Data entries
──────────

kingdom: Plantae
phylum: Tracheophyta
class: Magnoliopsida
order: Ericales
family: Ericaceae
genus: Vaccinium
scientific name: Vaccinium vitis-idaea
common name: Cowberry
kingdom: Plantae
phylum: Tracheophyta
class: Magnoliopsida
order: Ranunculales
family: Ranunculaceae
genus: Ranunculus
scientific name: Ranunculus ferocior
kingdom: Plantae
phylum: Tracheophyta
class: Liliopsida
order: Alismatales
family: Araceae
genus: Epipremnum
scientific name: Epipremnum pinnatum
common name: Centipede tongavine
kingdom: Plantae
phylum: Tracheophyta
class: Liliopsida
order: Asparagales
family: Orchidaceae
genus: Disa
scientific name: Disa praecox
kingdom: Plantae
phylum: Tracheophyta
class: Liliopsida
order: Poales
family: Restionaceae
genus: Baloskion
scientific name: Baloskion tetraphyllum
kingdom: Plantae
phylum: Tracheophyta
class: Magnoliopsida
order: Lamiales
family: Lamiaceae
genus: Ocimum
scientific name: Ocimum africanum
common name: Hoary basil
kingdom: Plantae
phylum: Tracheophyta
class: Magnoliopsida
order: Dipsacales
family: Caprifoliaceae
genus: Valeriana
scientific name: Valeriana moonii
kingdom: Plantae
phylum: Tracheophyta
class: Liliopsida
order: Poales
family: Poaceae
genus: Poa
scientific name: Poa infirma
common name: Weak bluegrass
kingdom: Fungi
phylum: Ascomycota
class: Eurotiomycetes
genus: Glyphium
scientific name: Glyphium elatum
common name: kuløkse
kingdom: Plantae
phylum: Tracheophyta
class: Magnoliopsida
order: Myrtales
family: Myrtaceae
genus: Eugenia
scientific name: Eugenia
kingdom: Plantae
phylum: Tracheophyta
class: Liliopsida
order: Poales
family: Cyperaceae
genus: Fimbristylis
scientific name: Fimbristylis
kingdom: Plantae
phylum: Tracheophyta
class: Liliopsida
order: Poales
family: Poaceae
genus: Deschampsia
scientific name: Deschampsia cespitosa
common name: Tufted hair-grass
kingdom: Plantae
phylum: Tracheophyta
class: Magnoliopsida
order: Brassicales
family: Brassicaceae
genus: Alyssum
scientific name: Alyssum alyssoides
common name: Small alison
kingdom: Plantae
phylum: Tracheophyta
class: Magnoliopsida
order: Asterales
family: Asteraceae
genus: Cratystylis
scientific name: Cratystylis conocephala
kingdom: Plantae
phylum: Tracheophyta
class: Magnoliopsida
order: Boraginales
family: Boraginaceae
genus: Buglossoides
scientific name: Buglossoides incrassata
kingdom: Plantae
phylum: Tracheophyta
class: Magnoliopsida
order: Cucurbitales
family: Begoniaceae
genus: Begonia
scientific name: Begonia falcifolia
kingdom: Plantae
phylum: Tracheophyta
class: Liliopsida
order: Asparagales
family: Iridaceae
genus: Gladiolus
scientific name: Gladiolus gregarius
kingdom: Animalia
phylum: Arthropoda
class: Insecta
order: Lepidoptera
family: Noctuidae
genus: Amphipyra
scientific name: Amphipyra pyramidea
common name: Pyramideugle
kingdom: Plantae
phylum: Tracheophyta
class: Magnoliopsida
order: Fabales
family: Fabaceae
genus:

──────────

Objective:
Replace "scientific name" with "Latin name" throughout the data above, and leave everything else unchanged.

Solved problem:
kingdom: Plantae
phylum: Tracheophyta
class: Magnoliopsida
order: Ericales
family: Ericaceae
genus: Vaccinium
Latin name: Vaccinium vitis-idaea
common name: Cowberry
kingdom: Plantae
phylum: Tracheophyta
class: Magnoliopsida
order: Ranunculales
family: Ranunculaceae
genus: Ranunculus
Latin name: Ranunculus ferocior
kingdom: Plantae
phylum: Tracheophyta
class: Liliopsida
order: Alismatales
family: Araceae
genus: Epipremnum
Latin name: Epipremnum pinnatum
common name: Centipede tongavine
kingdom: Plantae
phylum: Tracheophyta
class: Liliopsida
order: Asparagales
family: Orchidaceae
genus: Disa
Latin name: Disa praecox
kingdom: Plantae
phylum: Tracheophyta
class: Liliopsida
order: Poales
family: Restionaceae
genus: Baloskion
Latin name: Baloskion tetraphyllum
kingdom: Plantae
phylum: Tracheophyta
class: Magnoliopsida
order: Lamiales
family: Lamiaceae
genus: Ocimum
Latin name: Ocimum africanum
common name: Hoary basil
kingdom: Plantae
phylum: Tracheophyta
class: Magnoliopsida
order: Dipsacales
family: Caprifoliaceae
genus: Valeriana
Latin name: Valeriana moonii
kingdom: Plantae
phylum: Tracheophyta
class: Liliopsida
order: Poales
family: Poaceae
genus: Poa
Latin name: Poa infirma
common name: Weak bluegrass
kingdom: Fungi
phylum: Ascomycota
class: Eurotiomycetes
genus: Glyphium
Latin name: Glyphium elatum
common name: kuløkse
kingdom: Plantae
phylum: Tracheophyta
class: Magnoliopsida
order: Myrtales
family: Myrtaceae
genus: Eugenia
Latin name: Eugenia
kingdom: Plantae
phylum: Tracheophyta
class: Liliopsida
order: Poales
family: Cyperaceae
genus: Fimbristylis
Latin name: Fimbristylis
kingdom: Plantae
phylum: Tracheophyta
class: Liliopsida
order: Poales
family: Poaceae
genus: Deschampsia
Latin name: Deschampsia cespitosa
common name: Tufted hair-grass
kingdom: Plantae
phylum: Tracheophyta
class: Magnoliopsida
order: Brassicales
family: Brassicaceae
genus: Alyssum
Latin name: Alyssum alyssoides
common name: Small alison
kingdom: Plantae
phylum: Tracheophyta
class: Magnoliopsida
order: Asterales
family: Asteraceae
genus: Cratystylis
Latin name: Cratystylis conocephala
kingdom: Plantae
phylum: Tracheophyta
class: Magnoliopsida
order: Boraginales
family: Boraginaceae
genus: Buglossoides
Latin name: Buglossoides incrassata
kingdom: Plantae
phylum: Tracheophyta
class: Magnoliopsida
order: Cucurbitales
family: Begoniaceae
genus: Begonia
Latin name: Begonia falcifolia
kingdom: Plantae
phylum: Tracheophyta
class: Liliopsida
order: Asparagales
family: Iridaceae
genus: Gladiolus
Latin name: Gladiolus gregarius
kingdom: Animalia
phylum: Arthropoda
class: Insecta
order: Lepidoptera
family: Noctuidae
genus: Amphipyra
Latin name: Amphipyra pyramidea
common name: Pyramideugle
kingdom: Plantae
phylum: Tracheophyta
class: Magnoliopsida
order: Fabales
family: Fabaceae
genus:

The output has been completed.